(Beginning of Data extracts)
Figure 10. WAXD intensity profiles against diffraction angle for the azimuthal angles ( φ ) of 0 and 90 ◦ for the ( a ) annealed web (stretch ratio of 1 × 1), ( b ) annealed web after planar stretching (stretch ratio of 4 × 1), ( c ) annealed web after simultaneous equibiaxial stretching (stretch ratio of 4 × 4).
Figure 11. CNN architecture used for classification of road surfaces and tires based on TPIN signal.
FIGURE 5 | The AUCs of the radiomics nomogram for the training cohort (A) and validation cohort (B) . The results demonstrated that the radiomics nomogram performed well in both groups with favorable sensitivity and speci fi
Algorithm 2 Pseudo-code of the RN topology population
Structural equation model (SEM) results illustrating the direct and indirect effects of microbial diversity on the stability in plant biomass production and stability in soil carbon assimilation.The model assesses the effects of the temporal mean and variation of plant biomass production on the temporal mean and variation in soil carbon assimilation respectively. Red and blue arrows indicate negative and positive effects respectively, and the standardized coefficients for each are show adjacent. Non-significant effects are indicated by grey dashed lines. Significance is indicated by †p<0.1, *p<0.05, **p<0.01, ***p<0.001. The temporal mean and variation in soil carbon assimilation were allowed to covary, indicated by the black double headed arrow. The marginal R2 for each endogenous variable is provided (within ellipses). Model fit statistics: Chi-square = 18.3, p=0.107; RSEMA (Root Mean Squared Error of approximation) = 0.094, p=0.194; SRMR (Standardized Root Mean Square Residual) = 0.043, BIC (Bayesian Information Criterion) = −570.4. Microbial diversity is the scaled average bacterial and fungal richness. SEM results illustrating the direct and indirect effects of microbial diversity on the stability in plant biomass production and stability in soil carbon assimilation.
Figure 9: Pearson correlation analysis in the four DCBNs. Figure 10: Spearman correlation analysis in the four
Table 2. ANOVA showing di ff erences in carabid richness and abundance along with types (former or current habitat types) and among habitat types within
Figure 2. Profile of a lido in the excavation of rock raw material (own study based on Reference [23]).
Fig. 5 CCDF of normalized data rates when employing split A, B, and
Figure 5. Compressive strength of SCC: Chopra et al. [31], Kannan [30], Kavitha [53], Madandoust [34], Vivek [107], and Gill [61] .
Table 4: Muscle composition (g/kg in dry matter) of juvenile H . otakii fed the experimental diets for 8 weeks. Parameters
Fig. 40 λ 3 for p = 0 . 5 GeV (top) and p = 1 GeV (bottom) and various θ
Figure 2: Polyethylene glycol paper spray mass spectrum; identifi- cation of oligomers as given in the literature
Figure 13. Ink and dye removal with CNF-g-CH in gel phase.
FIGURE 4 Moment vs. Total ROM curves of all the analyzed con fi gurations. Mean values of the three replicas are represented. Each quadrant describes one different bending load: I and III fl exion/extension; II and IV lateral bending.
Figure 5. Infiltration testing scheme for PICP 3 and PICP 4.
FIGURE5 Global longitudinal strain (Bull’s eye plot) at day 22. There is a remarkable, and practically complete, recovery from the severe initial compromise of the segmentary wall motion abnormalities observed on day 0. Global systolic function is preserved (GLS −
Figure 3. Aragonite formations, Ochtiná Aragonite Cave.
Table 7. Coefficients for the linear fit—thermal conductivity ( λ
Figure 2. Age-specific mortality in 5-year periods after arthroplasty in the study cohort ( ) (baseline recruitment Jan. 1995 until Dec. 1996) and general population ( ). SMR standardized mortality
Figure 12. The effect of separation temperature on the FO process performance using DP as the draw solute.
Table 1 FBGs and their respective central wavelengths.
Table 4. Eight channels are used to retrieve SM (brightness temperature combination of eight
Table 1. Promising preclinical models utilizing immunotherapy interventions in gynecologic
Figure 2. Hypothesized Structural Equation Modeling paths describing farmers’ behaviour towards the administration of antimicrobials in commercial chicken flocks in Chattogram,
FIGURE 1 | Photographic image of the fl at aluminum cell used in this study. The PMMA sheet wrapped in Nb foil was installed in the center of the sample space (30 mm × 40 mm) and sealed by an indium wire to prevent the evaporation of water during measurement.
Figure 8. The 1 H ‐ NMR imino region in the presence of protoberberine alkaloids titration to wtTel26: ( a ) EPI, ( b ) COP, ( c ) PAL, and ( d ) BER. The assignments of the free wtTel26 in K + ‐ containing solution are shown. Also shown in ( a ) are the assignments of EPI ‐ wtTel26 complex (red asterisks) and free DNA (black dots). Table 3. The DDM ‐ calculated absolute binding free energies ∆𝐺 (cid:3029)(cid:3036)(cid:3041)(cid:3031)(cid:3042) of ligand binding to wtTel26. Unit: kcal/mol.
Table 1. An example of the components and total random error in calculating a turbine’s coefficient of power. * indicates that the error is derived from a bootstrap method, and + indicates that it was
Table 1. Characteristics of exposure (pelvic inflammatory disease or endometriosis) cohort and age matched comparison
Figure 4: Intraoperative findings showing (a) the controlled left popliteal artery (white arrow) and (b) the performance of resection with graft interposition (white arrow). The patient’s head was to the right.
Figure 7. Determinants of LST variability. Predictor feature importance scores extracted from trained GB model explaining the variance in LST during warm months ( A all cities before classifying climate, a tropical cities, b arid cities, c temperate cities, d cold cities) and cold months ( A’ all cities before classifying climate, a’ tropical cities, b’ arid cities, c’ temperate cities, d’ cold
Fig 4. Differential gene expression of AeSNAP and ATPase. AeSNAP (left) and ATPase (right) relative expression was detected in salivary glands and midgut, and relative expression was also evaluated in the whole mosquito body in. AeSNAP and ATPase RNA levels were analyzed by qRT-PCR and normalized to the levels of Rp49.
(End of Data extracts)
- Task requirements
Reproduce the entries above exactly, but only the lines between the line holding "Figure 9: Pearson" and the line holding "Table 2. ANOVA", inclusive.

- Reply
Figure 9: Pearson correlation analysis in the four DCBNs. Figure 10: Spearman correlation analysis in the four
Table 2. ANOVA showing di ff erences in carabid richness and abundance along with types (former or current habitat types) and among habitat types within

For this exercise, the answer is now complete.